===== Exercise data =====

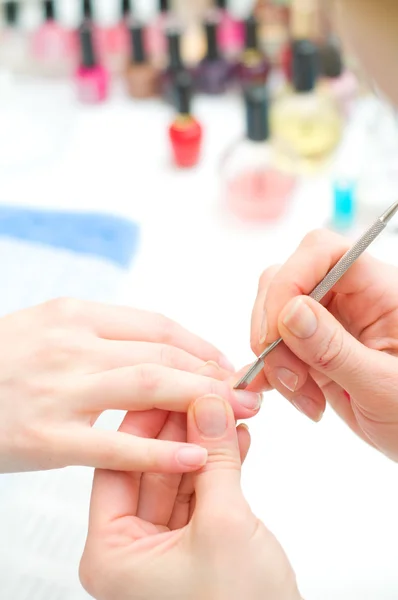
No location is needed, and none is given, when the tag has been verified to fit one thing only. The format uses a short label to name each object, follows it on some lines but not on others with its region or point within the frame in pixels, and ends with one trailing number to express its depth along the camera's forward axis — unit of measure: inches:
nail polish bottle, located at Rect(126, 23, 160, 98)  44.6
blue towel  34.0
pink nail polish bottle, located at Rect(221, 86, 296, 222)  36.3
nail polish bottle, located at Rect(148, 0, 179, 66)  46.3
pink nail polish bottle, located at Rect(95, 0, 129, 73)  46.7
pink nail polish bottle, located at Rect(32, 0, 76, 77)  46.6
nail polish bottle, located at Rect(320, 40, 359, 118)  41.9
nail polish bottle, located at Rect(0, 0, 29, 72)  47.3
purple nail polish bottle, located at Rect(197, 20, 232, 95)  44.6
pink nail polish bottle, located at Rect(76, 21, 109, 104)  44.6
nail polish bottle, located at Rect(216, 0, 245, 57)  46.5
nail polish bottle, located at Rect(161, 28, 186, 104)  43.3
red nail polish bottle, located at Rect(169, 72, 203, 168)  39.7
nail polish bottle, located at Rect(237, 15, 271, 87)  44.4
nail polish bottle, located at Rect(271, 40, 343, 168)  39.1
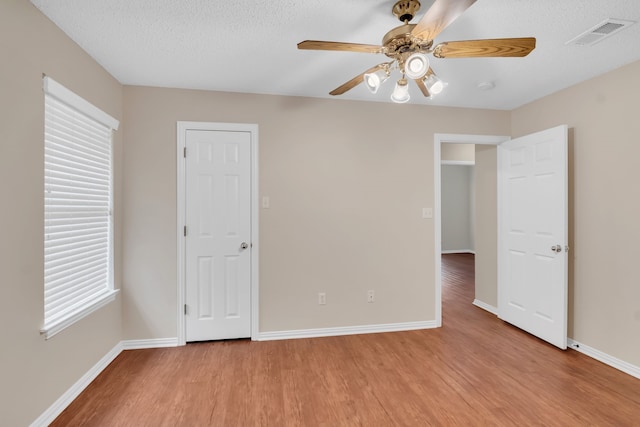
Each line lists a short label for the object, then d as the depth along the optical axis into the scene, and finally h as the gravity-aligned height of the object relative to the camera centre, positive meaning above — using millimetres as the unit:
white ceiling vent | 1860 +1142
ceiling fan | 1387 +827
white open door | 2807 -193
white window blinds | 1912 +35
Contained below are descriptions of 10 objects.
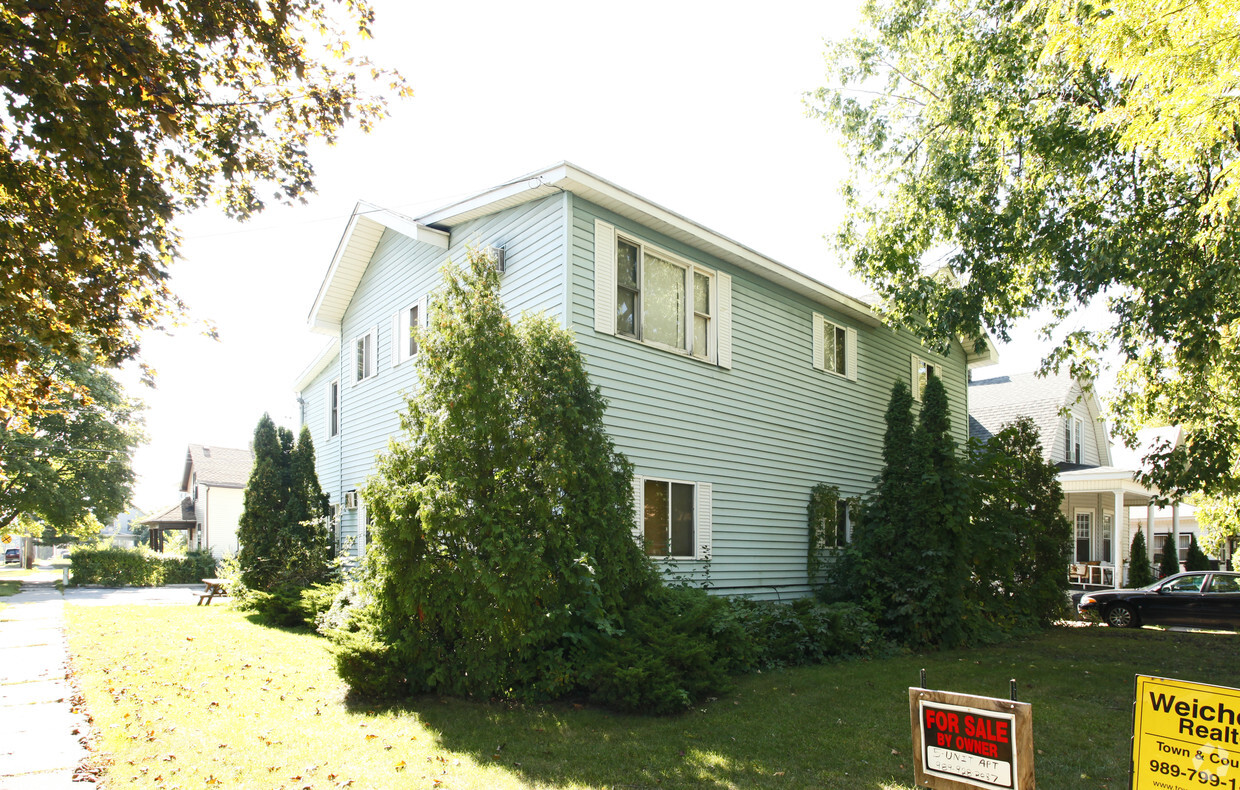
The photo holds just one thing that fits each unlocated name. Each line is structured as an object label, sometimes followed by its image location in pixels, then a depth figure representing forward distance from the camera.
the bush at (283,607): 13.45
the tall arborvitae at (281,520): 15.21
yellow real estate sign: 3.49
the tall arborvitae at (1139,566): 22.61
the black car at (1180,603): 16.02
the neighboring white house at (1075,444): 25.23
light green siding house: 10.89
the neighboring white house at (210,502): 36.03
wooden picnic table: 17.82
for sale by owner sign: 3.60
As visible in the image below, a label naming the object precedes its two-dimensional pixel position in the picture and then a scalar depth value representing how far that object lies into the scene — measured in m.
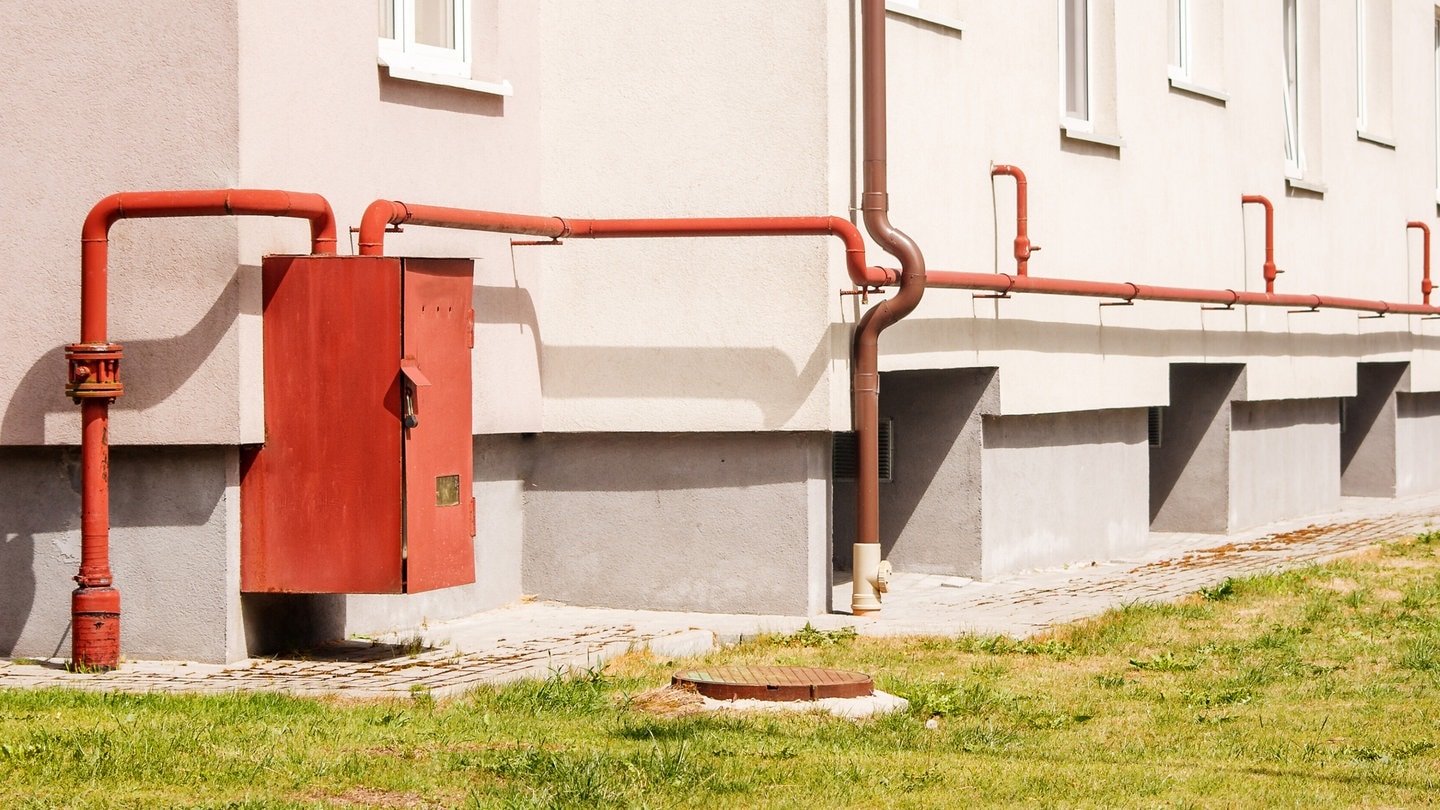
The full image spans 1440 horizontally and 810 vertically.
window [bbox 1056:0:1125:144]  15.85
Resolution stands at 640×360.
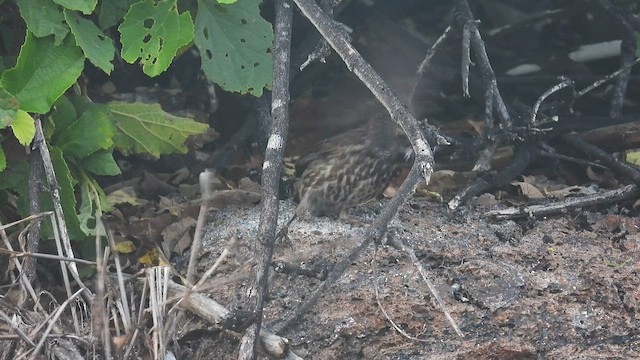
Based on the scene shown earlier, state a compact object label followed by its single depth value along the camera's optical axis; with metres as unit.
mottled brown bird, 8.34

=====

_The problem:_ Whenever the word "thing" occurs in a line above, copy that line.

_Result below:_
No location is needed, and none is given, when the tag has been verified to fit one thing only. The format uses a short label to name each object, follows it on some lines but not on others with its region or point within the frame in pixels, and ends with one trailing number to express its depth along the camera's forward axis — unit of measure: inches:
The photo holds just one thing that fits each unlocated name. Each line is structured as an object label, sometimes followed by its image location in pixels, then a depth figure representing forward distance from the camera.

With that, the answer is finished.